Although no one was aware at the time of the outcome of these hostilities, the decision was taken by Morton to record not one, but two songs that were in marked contrast to popular music’s later reactions to the situation. Long Live Our Love opens with a half-spoken monologue (“When Johnny comes marching home again, hurrah, hurrah”) before we hear a drum roll, and the song bursts into life The second verse gives a flavour of the song: “Something’s come between us, And it’s not another girl, But a lot of people need you There is trouble in the world.” And apart from a brief soliloquy towards the end of the song (“Please Lord, don’t let anything happen to him… Please.”), there is little suggestion that the boy will come to any harm.

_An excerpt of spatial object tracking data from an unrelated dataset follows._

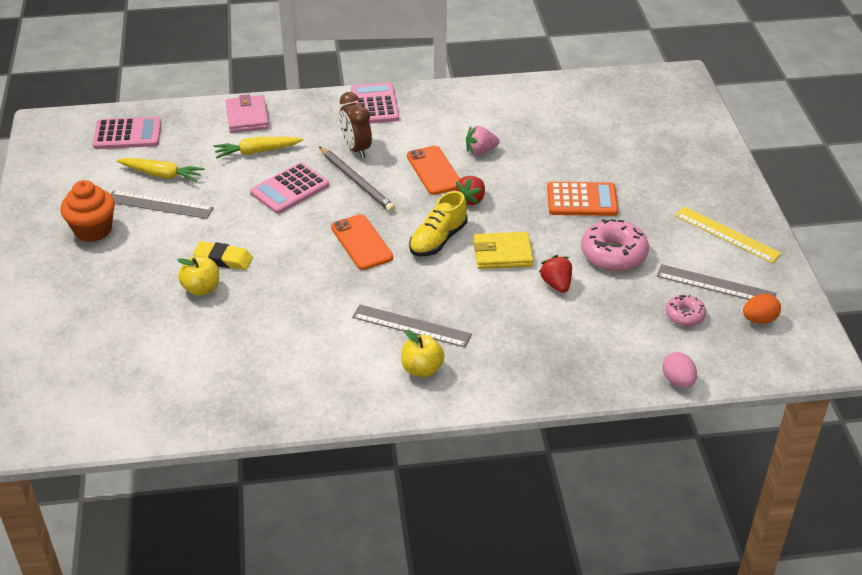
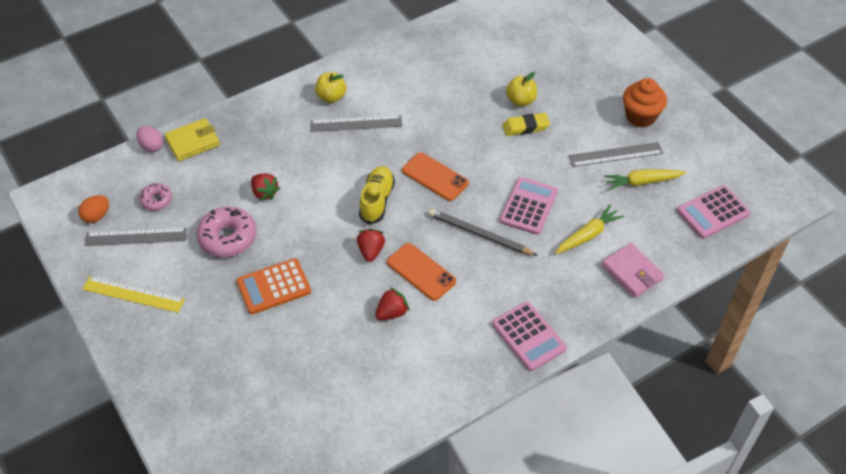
camera: 155 degrees right, 10 degrees up
brown clock [340,92,372,158] -> none
pink strawberry [466,126,499,155] -> red strawberry [375,287,409,320]
yellow wallet [474,232,533,269] -> yellow wallet moved to [164,118,220,161]

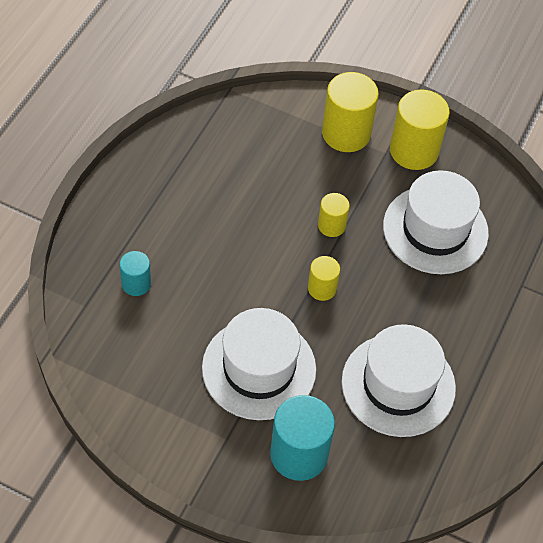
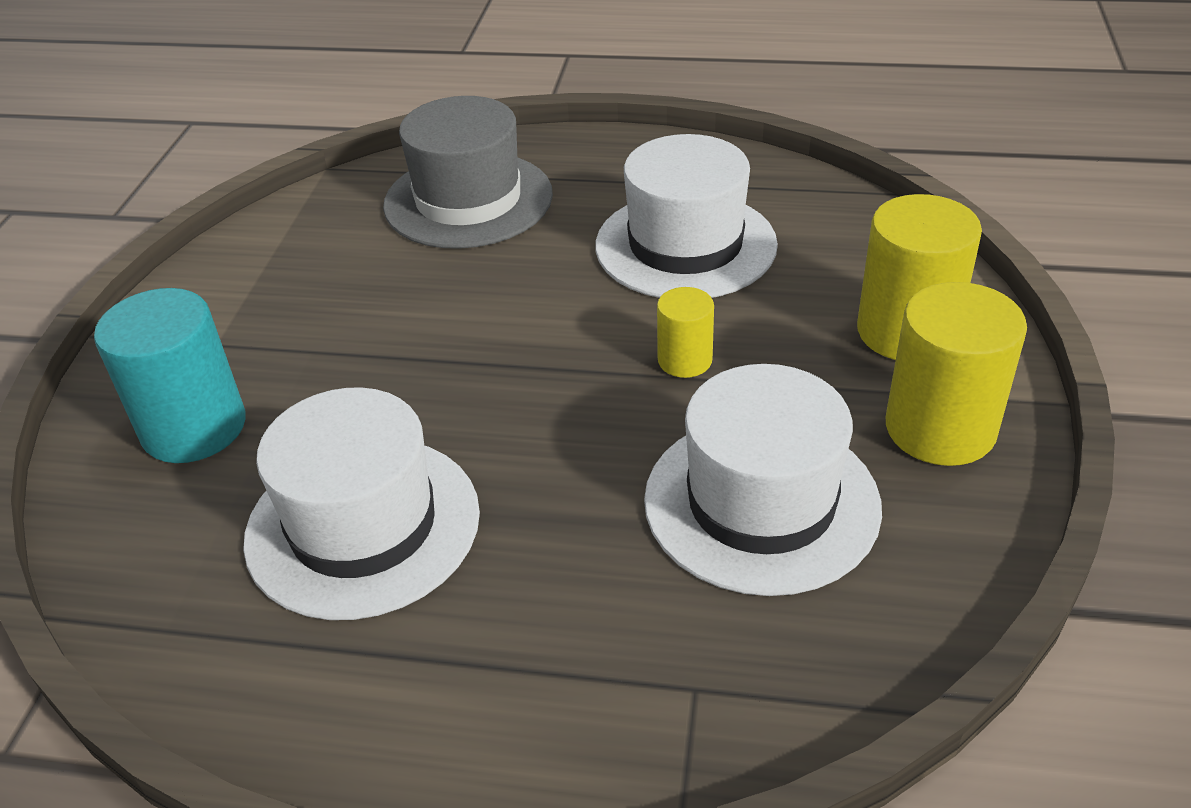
camera: 80 degrees right, 15 degrees down
turquoise cylinder [120,251,151,296] -> grey hat [383,96,553,249]
white hat [202,308,316,420] -> white hat moved to [595,134,778,298]
yellow cylinder [308,256,340,301] -> none

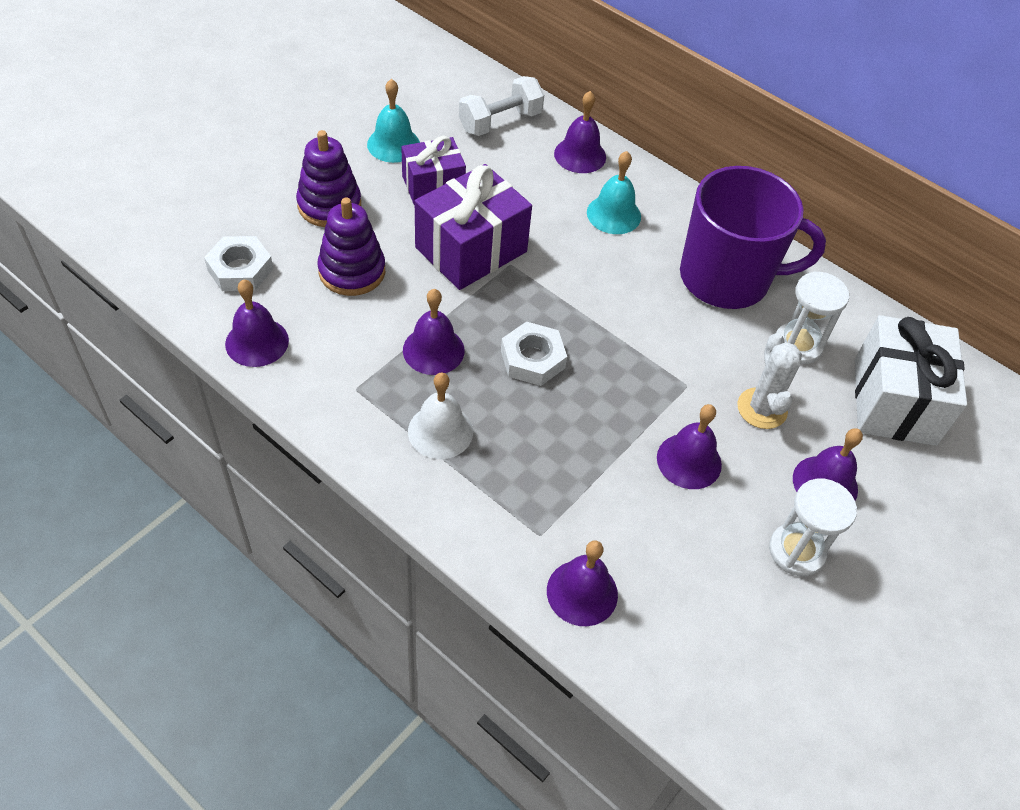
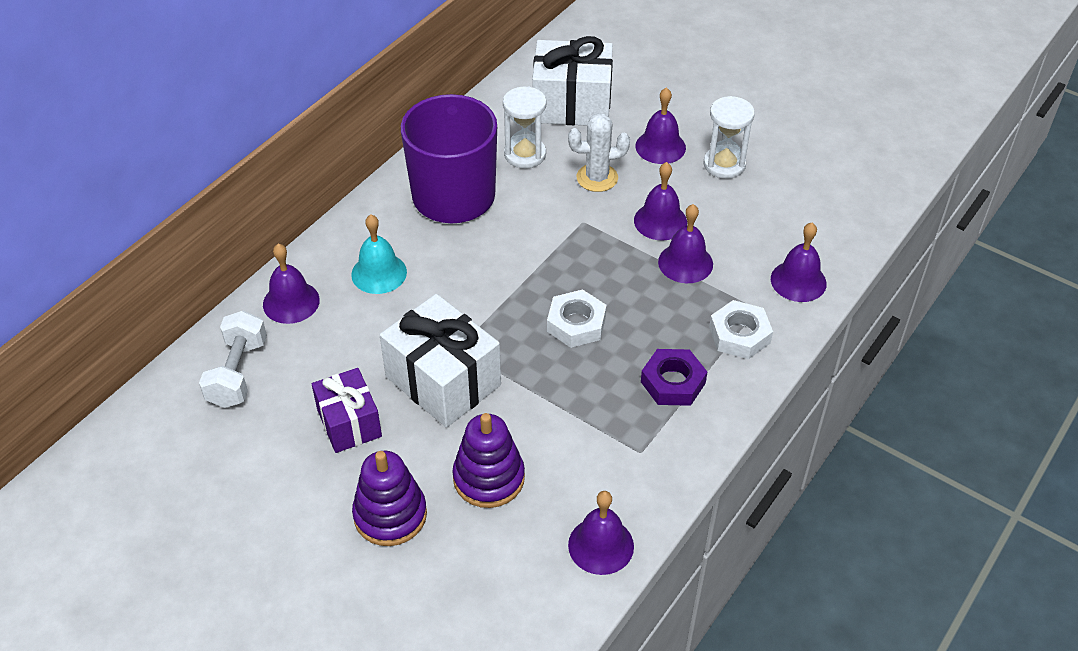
camera: 90 degrees left, 5 degrees down
white nut [204,236,273,291] -> white nut moved to [709,300,773,359]
turquoise bell [367,79,420,163] -> none
purple bell [403,289,465,375] -> purple bell moved to [658,204,713,283]
white bell [408,373,473,459] -> purple nut [641,349,707,406]
purple gift [415,164,532,290] -> white gift [380,294,501,428]
white dumbbell [459,76,544,136] -> white dumbbell turned 45 degrees clockwise [199,311,267,408]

After all, the earlier songs of the Shangri-las were morbid fantasies that in reality represented highly unlikely scenarios; the Vietnam War on the other hand held a very tangible risk of real death, not the comic-book kind. Take the Time was even more remarkable, although it must have seemed hugely out of step in 1967. “This Country that we’re living in knows only that we’ve got to win, no matter what the cost may be, our loss is keeping you and me free” go the lyrics patriotically, to the complete apathy of the record buying public.
By 1967 though, girl groups were no longer selling, with the exception of the Supremes, who had the backing of the powerful Motown empire behind them.
The music of the Shangri-las was considered particularly anachronistic – rock and pop’s newly discovered intellectuality had no time for silly teenage angst about boys and parents. But despite this snobbery, the Shangri-las racked up two further hits in the U.K, both times with reissues of Leader of the Pack, which reached the British top ten in both 1972 and 1976 (a better chart placing than the original release had managed here). Lucy O’Brien recounts the appeal of this record to a pre-teen audience in 1970s Britain in She Bop II – “This was our pre-teen drama, the one we learned the words to – right 16 down to every tear and every rev of that deadly motorbike.”
This success testifies to the magic of this silly little pop song. The Shangri-las are unlikely to ever be categorised as high art, but this is unnecessary anyway, as the combination of the quaint lyrical thrust of the songs along with their distinctive structures makes them unique.
No matter how old fashioned their music sounds now, the Shangri-las also brought a darker edge to pure pop , turning self-righteous and immature teenage angst and rebellion into unique pieces of music.